• Alan Spicer - Growthwise

Looking After Your Legacy

No one likes to talk about it, but death and taxes are the two certainties of life. Unfortunately, it’s crucial to think and talk about both if you want to look after your legacy. For a lot of people, Super becomes one of the most significant assets you own, so it’s vital to consider what you want to happen with this when you die.

What happens to my super when I die? Contrary to popular belief, Superannuation does not automatically go to your estate when you die. Instead, the Trustee (the person in charge of your super) determines what happens with your Super. For those of you with a third party Super Fund, this is a board of people who are elected to act in your best interests; however, if you have a SMSF (Self-Managed-Super-Fund), this is you (plus the other members of your Fund).

The Trustee needs first to determine who your beneficiaries are. They can include – spouse, ex-spouse, children (including adult children), stepchildren, or other people financially dependent on you. If you die with no nomination, it is the Trustees job to locate the dependents and pay your Super to one or all of them. This may not be what you want.

How do I ensure my wishes are followed? First step – have a valid will. Second step - ensure you have a valid binding death nomination or death benefit agreement in place for your super. This means the Trustees have to do exactly what you have indicated. There are several ways to do this:

  • Make a nomination to your Fund Binding. A 'binding' nomination is just that – it's binding on the Trustee, and they must comply with your wishes. To make sure that this is binding it must be renewed every three years. A binding nomination that is greater than three years old becomes a non-binding agreement, meaning the Trustee can decide not to follow your wishes.

  • Consider a death benefit agreement. A Death benefit agreement is a document you sign that removes the three year limit on binding nominations and makes the agreement forever lasting. This has the same effect on the Trustee in that the Super must be paid in accordance with the agreement.

How much is my super worth when I die? One mistake a lot of people make when preparing a death nomination/agreement is what makes up your super balance on death.

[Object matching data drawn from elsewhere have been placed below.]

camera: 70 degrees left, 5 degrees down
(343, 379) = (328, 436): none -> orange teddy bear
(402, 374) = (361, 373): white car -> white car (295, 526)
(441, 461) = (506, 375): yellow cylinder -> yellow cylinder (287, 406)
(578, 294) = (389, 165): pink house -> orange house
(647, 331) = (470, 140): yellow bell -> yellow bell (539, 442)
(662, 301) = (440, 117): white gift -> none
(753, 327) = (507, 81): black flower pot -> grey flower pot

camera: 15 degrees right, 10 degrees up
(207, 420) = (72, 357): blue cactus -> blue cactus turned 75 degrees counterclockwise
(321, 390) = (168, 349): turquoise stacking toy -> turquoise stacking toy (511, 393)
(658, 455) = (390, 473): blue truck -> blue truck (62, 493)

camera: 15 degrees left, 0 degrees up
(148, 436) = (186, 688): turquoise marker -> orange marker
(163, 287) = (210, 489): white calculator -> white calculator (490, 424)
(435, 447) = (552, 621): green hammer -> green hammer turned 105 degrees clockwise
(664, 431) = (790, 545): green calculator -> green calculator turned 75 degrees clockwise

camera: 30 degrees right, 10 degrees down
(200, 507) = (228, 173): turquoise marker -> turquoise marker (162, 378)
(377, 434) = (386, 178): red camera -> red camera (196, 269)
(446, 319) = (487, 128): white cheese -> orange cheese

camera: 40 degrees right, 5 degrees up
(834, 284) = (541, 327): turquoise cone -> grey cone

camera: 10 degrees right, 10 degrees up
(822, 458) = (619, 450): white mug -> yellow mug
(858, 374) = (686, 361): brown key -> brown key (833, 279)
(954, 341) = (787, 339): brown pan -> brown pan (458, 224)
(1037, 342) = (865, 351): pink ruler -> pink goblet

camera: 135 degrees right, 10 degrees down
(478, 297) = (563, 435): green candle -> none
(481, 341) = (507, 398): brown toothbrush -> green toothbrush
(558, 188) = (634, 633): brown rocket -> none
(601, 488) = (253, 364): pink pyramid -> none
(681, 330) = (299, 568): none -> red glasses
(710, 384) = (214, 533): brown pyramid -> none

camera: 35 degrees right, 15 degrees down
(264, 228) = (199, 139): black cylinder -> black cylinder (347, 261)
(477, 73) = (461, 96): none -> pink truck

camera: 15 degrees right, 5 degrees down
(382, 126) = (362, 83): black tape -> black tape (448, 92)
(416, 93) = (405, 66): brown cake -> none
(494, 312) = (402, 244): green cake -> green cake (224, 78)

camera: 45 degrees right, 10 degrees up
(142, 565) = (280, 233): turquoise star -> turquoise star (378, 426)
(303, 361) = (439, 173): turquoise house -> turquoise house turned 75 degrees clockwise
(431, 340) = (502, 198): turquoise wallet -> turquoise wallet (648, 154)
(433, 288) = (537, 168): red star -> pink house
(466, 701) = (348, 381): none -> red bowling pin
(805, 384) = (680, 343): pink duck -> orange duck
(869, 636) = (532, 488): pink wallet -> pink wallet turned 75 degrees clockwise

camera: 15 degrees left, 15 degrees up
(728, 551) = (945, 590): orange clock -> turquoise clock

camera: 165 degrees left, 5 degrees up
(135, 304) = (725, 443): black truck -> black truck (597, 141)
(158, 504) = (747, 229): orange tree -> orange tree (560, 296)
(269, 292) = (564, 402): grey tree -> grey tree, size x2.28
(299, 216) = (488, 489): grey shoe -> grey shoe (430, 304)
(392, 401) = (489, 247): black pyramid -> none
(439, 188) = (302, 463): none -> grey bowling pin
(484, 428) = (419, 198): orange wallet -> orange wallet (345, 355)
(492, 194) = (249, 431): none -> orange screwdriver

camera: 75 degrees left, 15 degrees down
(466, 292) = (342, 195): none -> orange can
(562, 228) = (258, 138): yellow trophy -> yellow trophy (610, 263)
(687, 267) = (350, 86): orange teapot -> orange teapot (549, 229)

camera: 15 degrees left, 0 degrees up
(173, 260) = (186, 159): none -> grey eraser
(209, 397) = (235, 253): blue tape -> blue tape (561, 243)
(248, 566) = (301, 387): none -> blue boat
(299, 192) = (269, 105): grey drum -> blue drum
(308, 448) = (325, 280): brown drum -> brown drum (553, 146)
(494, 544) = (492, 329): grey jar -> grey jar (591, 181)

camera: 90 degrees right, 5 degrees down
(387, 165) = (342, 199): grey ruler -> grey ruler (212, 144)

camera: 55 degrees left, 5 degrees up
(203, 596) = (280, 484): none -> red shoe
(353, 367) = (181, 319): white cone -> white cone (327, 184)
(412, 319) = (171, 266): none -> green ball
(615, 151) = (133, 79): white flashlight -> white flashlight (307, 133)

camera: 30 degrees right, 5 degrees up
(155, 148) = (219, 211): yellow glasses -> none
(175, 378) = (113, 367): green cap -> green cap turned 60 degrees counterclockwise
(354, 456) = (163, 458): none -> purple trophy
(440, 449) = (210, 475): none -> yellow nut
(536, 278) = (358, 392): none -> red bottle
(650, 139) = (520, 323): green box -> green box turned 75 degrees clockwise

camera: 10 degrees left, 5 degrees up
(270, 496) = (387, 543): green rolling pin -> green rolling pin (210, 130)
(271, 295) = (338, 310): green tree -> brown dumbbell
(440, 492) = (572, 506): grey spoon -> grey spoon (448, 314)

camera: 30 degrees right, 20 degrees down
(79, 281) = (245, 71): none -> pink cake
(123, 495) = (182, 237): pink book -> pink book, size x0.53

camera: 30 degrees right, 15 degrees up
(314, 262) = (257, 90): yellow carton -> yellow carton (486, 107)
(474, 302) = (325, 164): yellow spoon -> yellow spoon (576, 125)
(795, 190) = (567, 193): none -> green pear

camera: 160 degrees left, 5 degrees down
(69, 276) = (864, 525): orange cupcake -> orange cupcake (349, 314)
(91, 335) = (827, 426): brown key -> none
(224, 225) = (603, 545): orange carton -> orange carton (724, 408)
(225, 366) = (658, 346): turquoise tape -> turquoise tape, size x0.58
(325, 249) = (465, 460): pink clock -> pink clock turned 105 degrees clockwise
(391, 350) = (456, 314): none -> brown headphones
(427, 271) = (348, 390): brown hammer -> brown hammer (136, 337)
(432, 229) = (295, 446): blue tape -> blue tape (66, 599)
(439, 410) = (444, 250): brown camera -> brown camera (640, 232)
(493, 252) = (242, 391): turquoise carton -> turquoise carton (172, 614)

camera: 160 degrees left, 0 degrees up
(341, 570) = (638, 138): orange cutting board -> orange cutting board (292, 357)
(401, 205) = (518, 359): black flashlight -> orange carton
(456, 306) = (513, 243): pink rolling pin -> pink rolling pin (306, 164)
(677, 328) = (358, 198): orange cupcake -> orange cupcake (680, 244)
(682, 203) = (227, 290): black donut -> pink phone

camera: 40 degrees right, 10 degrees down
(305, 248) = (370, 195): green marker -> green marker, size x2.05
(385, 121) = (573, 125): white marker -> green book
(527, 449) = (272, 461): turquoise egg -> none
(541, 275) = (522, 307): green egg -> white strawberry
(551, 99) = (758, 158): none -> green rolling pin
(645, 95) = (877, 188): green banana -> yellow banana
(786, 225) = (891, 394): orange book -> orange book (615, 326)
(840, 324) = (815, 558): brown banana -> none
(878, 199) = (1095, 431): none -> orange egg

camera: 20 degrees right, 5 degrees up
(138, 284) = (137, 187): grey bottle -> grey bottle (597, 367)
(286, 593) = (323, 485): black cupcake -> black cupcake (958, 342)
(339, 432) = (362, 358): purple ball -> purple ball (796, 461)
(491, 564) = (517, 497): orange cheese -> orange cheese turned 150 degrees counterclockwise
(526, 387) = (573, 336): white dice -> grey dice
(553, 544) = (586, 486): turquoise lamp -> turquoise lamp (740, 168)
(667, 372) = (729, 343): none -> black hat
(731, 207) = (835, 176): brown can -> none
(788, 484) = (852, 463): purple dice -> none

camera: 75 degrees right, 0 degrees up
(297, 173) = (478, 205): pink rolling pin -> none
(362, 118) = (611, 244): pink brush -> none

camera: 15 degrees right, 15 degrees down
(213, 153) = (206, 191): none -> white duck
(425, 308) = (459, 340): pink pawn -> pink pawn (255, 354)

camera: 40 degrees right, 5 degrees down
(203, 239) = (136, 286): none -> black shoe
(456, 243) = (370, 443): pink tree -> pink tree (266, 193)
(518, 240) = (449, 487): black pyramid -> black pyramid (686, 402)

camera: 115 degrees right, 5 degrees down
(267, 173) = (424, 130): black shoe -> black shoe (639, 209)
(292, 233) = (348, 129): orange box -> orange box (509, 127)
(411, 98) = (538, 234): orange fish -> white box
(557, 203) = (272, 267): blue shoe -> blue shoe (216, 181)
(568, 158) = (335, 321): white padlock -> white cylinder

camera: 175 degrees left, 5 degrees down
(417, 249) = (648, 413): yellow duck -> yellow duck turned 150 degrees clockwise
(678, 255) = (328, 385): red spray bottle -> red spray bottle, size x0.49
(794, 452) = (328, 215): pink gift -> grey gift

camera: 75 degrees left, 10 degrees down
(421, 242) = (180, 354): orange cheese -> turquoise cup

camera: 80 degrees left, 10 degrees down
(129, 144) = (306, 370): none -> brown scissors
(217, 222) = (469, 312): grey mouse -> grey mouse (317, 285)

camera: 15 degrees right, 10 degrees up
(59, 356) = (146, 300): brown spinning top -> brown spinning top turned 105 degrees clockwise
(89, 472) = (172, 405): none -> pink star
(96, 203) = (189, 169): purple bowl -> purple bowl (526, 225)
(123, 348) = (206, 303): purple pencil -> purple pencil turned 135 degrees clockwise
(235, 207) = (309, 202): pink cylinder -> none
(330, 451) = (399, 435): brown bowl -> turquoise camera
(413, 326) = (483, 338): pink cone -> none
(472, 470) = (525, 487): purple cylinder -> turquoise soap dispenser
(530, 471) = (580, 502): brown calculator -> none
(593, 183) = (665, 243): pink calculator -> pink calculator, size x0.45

In short, it’s your member balance plus any life insurance you have. If your super member balance was $500,000 and you have $500,000 worth of life insurance the death benefit payable would be $1m. That’s a lot of money to consider for your beneficiary.

Can I nominate anyone? You can only nominate the following people to receive your super balance:

  • Your spouse

  • Your children

  • Anyone who is financially dependant on you when you die

  • Someone you were financially dependant on when you die

  • Your estate

It’s essential you have a handle on your entire estate plan. There are a lot of tax considerations when thinking about what assets to leave to which of your beneficiaries. You need to ensure you look at your super assets, your personal assets and your business assets (i.e. your entire empire) in totality to ensure everything is exactly as you want to leave your legacy. This includes tax considerations on sale of assets and or super death benefits.

Death and Superannuation is complicated. But if you prepare, it can be straightforward for your dependents when you die. Take action and review your plan regularly, and you can minimise any headaches your dependents will have when you die. You can also ensure you maximise the total benefit and ensure you really are looking after your legacy.